Empathy is essential when establishing and enforcing our boundaries. When we use the word empathy we are referring to intellectual empathy. What does that mean?
“Understanding the need to imaginatively put oneself in the place of others to genuinely understand them… It correlates with the ability to accurately reconstruct the viewpoints and reasoning of others and to reason from premises, assumptions, and ideas other than our own. This trait also requires that we remember occasions when we were wrong, despite an intense conviction that we were right, and consider that we might be similarly deceived in a case at hand.” 
A challenging but useful exercise is to imagine yourself as someone else. Let your eyes find someone nearby, now look at their shoes. Imagine what it would feel to be wearing those right now. How do you think they would feel? Now think about someone you know, perhaps someone who’s hurt your feelings recently.
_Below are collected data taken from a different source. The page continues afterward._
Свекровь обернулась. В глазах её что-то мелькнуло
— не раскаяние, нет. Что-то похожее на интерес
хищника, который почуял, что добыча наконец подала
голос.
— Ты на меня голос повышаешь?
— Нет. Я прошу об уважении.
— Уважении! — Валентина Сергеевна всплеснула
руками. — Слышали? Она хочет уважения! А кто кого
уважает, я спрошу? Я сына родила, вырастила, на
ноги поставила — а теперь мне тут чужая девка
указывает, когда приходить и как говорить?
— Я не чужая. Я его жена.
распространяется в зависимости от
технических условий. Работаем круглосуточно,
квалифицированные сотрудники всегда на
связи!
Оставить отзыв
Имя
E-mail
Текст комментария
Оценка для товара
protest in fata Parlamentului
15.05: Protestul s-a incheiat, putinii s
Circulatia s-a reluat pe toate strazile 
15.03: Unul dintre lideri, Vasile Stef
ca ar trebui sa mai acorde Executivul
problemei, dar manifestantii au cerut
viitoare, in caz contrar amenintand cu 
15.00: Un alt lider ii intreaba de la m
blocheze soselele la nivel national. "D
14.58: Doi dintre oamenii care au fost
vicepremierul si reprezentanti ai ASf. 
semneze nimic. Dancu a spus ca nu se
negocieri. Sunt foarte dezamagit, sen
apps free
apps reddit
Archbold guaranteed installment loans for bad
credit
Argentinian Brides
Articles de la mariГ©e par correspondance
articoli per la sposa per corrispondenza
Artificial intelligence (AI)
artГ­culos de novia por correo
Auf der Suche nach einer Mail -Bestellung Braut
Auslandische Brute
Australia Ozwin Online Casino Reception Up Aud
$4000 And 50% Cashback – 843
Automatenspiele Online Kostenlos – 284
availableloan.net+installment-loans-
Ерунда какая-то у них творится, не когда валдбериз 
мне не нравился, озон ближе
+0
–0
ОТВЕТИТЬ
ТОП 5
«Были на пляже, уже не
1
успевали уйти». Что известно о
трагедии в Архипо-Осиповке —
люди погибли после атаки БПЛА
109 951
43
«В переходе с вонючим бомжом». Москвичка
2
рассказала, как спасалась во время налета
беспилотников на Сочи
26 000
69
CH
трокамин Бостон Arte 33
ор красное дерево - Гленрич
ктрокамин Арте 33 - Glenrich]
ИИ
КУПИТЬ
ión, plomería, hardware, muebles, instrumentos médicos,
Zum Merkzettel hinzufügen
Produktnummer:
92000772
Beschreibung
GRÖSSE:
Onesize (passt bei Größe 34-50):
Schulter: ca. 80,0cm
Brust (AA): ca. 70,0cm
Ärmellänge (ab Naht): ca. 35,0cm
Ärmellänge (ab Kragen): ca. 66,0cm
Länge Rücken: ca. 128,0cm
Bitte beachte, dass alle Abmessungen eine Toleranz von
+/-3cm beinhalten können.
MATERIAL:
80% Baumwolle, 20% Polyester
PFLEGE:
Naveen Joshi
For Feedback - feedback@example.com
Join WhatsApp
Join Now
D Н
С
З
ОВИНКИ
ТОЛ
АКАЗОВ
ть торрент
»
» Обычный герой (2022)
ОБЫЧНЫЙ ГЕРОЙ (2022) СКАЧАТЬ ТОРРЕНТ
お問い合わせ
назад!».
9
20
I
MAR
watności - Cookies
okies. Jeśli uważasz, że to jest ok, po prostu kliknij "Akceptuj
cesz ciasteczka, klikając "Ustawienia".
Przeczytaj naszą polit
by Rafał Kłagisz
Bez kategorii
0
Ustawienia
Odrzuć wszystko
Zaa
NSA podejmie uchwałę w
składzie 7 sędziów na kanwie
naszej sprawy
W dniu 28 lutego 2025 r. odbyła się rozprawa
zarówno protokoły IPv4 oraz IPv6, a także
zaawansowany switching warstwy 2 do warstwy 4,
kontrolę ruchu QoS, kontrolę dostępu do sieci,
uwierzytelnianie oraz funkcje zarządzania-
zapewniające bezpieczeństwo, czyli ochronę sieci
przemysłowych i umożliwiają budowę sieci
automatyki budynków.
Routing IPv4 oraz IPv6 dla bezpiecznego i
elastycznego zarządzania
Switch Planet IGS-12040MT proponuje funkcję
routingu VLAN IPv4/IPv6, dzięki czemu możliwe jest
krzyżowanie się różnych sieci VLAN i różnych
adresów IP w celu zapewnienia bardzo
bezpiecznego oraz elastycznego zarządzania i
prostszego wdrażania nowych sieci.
Ignore your feelings and imagine being them. What do you think they were feeling at the time when they were hurting you? Why do believe they were feeling this? What if you’re wrong? What else could they have been feeling at this moment?
We are going to do an exercise, first I want you to write down the premise they were acting from when the event occurred. Next, what assumptions might they have been operating from and finally what do you think their thoughts, opinions or plans were?
Intellectual empathy is an effective critical thinking tool. When implemented correctly it serves as a valuable resource to establish and enforce personal boundaries. It also helps us identify the walls of others. With this information we improve our ability to treat others fairly while encouraging them to do the same.
 Paul, Richard, and A. J. A. Binker. Critical Thinking: What Every Person Needs to Survive in a Rapidly Changing World. Foundation for Critical Thinking, 2012.